● **Instruction**
Set down every line of text in the data below exactly as it reads, keeping the original line breaks, and leave out the pictures.

——————

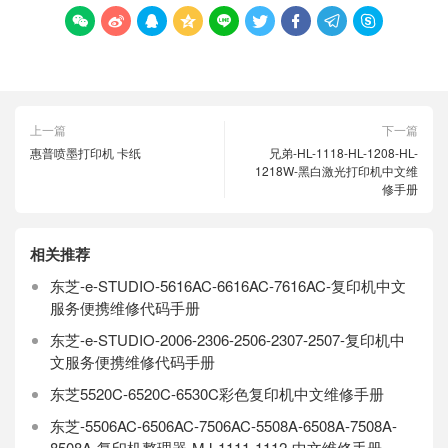









上一篇
下一篇
惠普喷墨打印机 卡纸
兄弟-HL-1118-HL-1208-HL-
1218W-黑白激光打印机中文维
修手册
相关推荐
东芝-e-STUDIO-5616AC-6616AC-7616AC-复印机中文
服务便携维修代码手册
东芝-e-STUDIO-2006-2306-2506-2307-2507-复印机中
文服务便携维修代码手册
东芝5520C-6520C-6530C彩色复印机中文维修手册
东芝-5506AC-6506AC-7506AC-5508A-6508A-7508A-
8508A-复印机整理器-MJ-1111-1112-中文维修手册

——————

● **Solution to this problem**









上一篇
下一篇
惠普喷墨打印机 卡纸
兄弟-HL-1118-HL-1208-HL-
1218W-黑白激光打印机中文维
修手册
相关推荐
东芝-e-STUDIO-5616AC-6616AC-7616AC-复印机中文
服务便携维修代码手册
东芝-e-STUDIO-2006-2306-2506-2307-2507-复印机中
文服务便携维修代码手册
东芝5520C-6520C-6530C彩色复印机中文维修手册
东芝-5506AC-6506AC-7506AC-5508A-6508A-7508A-
8508A-复印机整理器-MJ-1111-1112-中文维修手册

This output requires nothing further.